嫦娥一号(CE1)卫星是中国发射的首颗探月卫星。嫦娥一号伽玛射线谱仪(CE1-GRS)是CE1卫星搭载的主要载荷之一,该谱仪的探测任务是从200公里的环月轨道上对月表进行为期一年的有效探测,以此获取月表物质类型和资源分布特征。CE1卫星按极地轨道绕月飞行,CE1-GRS被安放在卫星体内,尺寸为Φ118×78mm的CsI(Tl)主晶体位于仪器中央,周围是实现反符合功能的CsI(Tl)晶体。
虽然能够借鉴国外开展环月轨道伽玛射线能谱数据处理的研究方法,但不同的月球轨道伽玛射线测量实验所采用的探测器类型、伽玛谱仪的结构、性能,以及测量条件、参数等方面迥异,从而使获取的月球伽玛能谱特征也存在差异。本文利用CE1-GRS获取的月球伽玛能谱的3级和2C级数据,开展了CE1-GRS数据处理的相关技术方法研究和月表元素含量反演与填图的试验研究;初步完成了月表天然放射性元素U、Th、K的含量填图。得出的主要结论如下:
⑴针对CE1-GRS的3级数据难以从谱形特征直接进行定性分析的问题,提出了基于奇异值分解的谱线定性分析方法对CE1-GRS谱线进行定性分析。分析结果表明,该方法能够识别出U、Th、K、Fe、Ti、Si、O、Al、Mg和Ca等10种元素。
⑵针对各5o×5o月表区域平均伽玛谱线存在高本底弱特征峰的问题,提出采用基于迭代思想的本底估计方法对散射本底进行估计。结果表明,该方法能够近似估计出谱线中的散射本底数据,从本底扣除后的谱线中能够有效地提取出弱峰信息,有利于对谱线进行定性定量分析。
⑶针对各5o×5o月表区域平均伽玛谱线中,统计涨落现象仍然明显的问题,提出了将航空伽玛能谱数据降噪处理的噪声调整的奇异值分解(NASVD)方法用于对月球伽玛能谱数据集进行降噪处理,实验结果表明,其降噪效果明显优于传统的谱线降噪方法,从而提高了求解元素特征峰面积计数的精度。

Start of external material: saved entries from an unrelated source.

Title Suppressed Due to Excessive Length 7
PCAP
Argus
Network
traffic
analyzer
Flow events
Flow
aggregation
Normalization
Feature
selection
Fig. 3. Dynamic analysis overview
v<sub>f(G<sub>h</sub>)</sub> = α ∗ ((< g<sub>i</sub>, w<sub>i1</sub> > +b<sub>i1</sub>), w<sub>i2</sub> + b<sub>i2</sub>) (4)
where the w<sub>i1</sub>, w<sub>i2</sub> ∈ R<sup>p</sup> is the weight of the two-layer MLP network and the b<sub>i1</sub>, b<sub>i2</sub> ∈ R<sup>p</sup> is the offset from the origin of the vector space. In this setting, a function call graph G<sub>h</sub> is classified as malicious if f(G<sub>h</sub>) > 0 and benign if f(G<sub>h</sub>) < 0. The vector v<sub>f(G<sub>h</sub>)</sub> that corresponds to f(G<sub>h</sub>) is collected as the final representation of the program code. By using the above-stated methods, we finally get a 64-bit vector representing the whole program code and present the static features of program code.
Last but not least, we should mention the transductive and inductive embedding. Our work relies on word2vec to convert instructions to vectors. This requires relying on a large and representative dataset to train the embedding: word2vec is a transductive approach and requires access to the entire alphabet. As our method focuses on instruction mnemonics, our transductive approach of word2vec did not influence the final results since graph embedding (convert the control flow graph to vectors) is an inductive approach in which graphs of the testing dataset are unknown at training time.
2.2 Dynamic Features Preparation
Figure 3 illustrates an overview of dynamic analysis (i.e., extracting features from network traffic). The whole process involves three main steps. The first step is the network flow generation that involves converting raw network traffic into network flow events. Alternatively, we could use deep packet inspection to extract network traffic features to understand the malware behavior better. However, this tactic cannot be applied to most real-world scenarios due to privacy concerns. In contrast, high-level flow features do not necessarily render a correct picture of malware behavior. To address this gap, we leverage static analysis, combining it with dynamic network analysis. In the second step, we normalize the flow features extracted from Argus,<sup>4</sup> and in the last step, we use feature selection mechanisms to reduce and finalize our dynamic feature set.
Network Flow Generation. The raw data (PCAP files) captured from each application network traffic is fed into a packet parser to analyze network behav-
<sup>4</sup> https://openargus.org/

⑷提出了CE1-GRS的2C级数据处理的流程与方法,采用月表天然放射性元素(U、Th、K)含量反演模型,获得了月表天然放射性元素的全月含量分布图。对CE1-GRS第一正飞期2C级谱线数据进行了数据筛选、宇宙射线校正、能谱累计、能谱降噪处理、本底估计及扣除。在散射本底扣除后的谱线中,能够识别出U、Th、K、Fe、Mg、Si、Al和O八种元素。采用能窗峰面积求和法、高斯拟合峰面积求和法,提取出了Th、K元素的特征峰面积计数。
由于CE1-GRS的能量分辨率不够高,在伽玛谱线中,U的0.609MeV伽玛射线、Th的0.583MeV伽玛射线以及由电子对效应产生的0.511MeV伽玛射线的计数贡献构成了一个重峰。为了求解U元素的0.609MeV伽玛射线计数值,采用“相对定标本底扣除法”近似估计出包括湮没辐射峰0.511MeV在内的本底计数贡献,通过Th的2.615MeV与0.583MeV的衰变比例确定出0.583MeV伽玛射线的计数贡献,从而计算出了重峰区中U的0.609MeV特征伽玛射线计数值。利用月表天然放射性元素含量反演模型获取U、Th、K元素含量,绘制出这三种元素的全月含量分布图,并对元素含量反演结果的不确定性进行了初步分析。

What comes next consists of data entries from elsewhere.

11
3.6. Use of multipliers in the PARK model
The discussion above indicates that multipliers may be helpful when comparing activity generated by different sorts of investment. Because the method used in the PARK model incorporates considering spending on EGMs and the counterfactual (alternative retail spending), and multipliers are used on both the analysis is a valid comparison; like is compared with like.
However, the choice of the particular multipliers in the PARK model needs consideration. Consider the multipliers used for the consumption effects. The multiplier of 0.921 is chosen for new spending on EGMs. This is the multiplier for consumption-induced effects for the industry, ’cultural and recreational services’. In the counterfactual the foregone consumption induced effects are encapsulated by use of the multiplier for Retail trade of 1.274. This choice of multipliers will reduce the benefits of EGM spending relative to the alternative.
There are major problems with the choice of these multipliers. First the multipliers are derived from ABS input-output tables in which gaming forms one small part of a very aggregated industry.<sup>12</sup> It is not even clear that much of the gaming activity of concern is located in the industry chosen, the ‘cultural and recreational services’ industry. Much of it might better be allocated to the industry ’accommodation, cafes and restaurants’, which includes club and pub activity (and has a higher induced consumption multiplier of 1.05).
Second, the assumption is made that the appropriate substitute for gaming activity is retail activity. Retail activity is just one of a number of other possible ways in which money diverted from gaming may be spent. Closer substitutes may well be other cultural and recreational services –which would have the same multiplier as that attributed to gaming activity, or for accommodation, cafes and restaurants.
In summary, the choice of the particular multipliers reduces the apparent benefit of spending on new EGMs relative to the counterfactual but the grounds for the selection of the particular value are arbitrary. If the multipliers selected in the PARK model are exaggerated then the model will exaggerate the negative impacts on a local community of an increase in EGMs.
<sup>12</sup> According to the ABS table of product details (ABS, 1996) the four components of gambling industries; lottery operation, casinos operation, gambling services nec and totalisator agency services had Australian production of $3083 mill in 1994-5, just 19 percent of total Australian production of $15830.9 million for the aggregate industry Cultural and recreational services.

⑸利用所获取的月表天然放射性元素分布图,初步分析U、Th、K元素的分布特征为:月表U、Th、K元素之间具有高度相关性,三种天然放射性元素的主要分布特征基本一致。U、Th、K含量高的区域主要集中在月球正面的西部月海区及其附近;而含量次之的区域位于南极爱特肯盆地内。在月球背面,天然放射性元素含量普遍表现为低值特征。
Determining the chemical composition and distrubtuion features of the lunar surface can offer important clues to its origin and evolution. Gamma-rays are emitted by the interactions of cosmic ray with lunar surface materials, and the decay of natural radioactive elements (U, Th, K). Gamma-rays produced in the top few tens of centimeters of the lunar surface can be detected by gamma-ray spectrometer from lunar orbit with little atmosphere. A number of elements in the lunar surface and their abundances can be determined by measuring the energies and the intensities of the characteristic gamma-ray line emissions of specific elements.

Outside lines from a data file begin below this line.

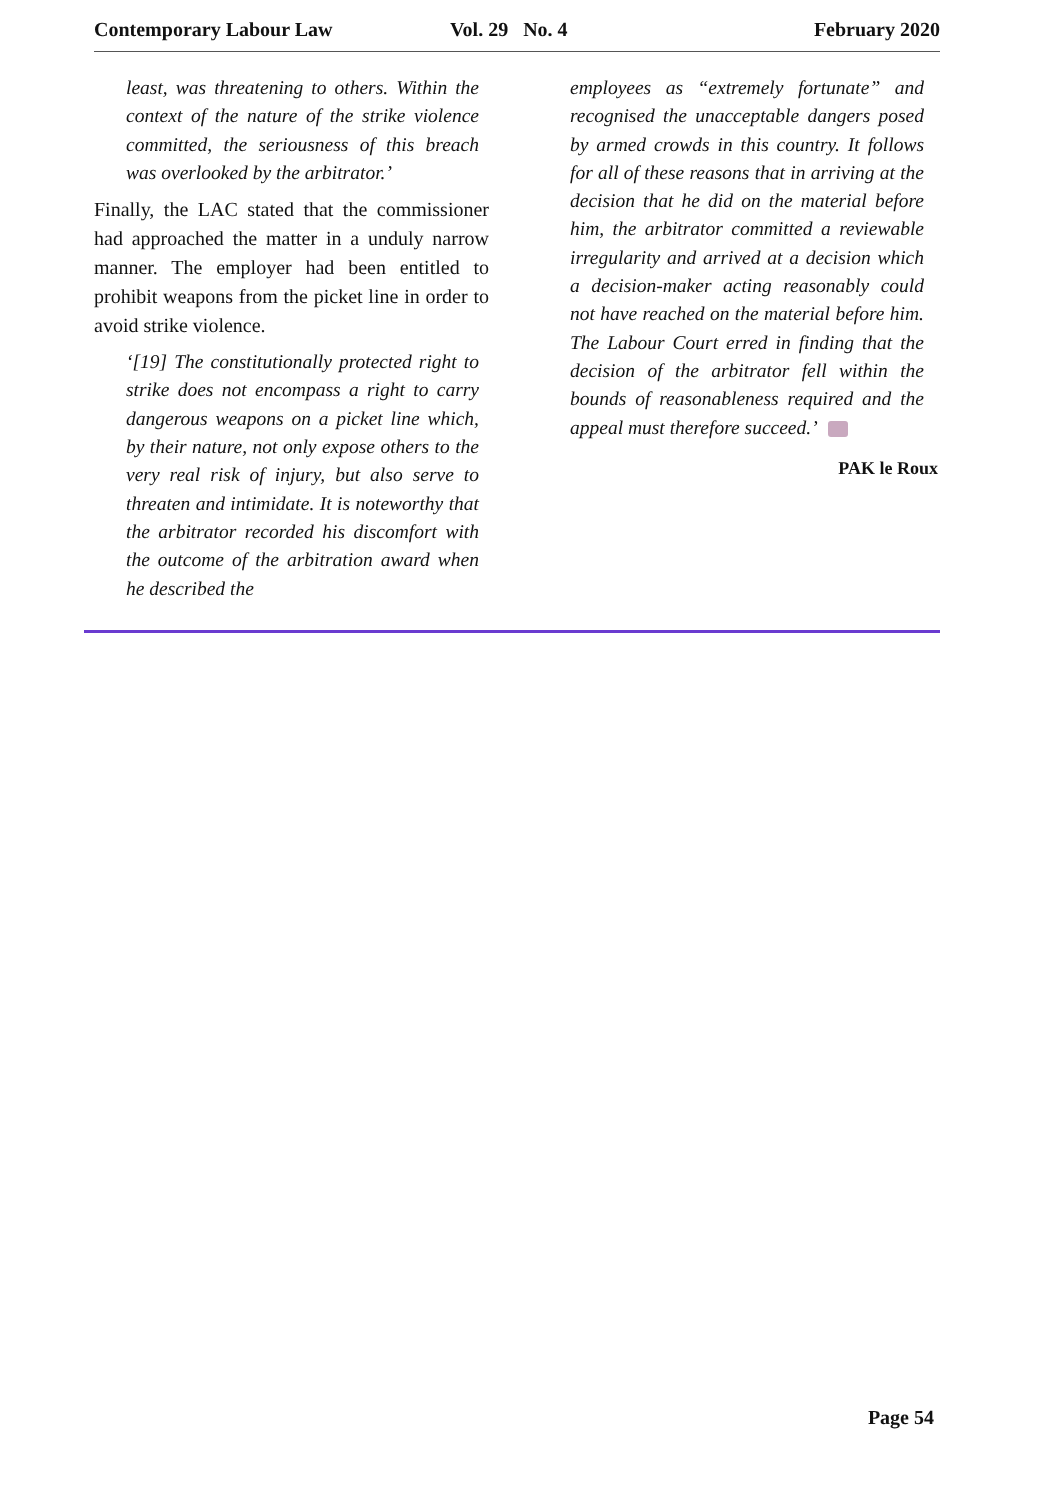Contemporary Labour Law Vol. 29 No. 4 February 2020
least, was threatening to others. Within the context of the nature of the strike violence committed, the seriousness of this breach was overlooked by the arbitrator.’
Finally, the LAC stated that the commissioner had approached the matter in a unduly narrow manner. The employer had been entitled to prohibit weapons from the picket line in order to avoid strike violence.
‘[19] The constitutionally protected right to strike does not encompass a right to carry dangerous weapons on a picket line which, by their nature, not only expose others to the very real risk of injury, but also serve to threaten and intimidate. It is noteworthy that the arbitrator recorded his discomfort with the outcome of the arbitration award when he described the
employees as “extremely fortunate” and recognised the unacceptable dangers posed by armed crowds in this country. It follows for all of these reasons that in arriving at the decision that he did on the material before him, the arbitrator committed a reviewable irregularity and arrived at a decision which a decision-maker acting reasonably could not have reached on the material before him. The Labour Court erred in finding that the decision of the arbitrator fell within the bounds of reasonableness required and the appeal must therefore succeed.’
PAK le Roux
Page 54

The Chang’e-1 (CE1) gamma-ray spectrometer (GRS) is one of the Chang’e-1 orbiter’s uploads. For acquiring global maps of elemental composition of the moon, the task of CE1-GRS is to carry out lunar orbital gamma-ray measurements from 200 km orbital altitude and a polar orbit during one year of the mission. The CE1-GRS mounted inside the spacecraft, consists of an 118×78mm CsI (Tl) scintillator placed within an anticoincidence shield (ACS) of CsI (Tl) scintillator.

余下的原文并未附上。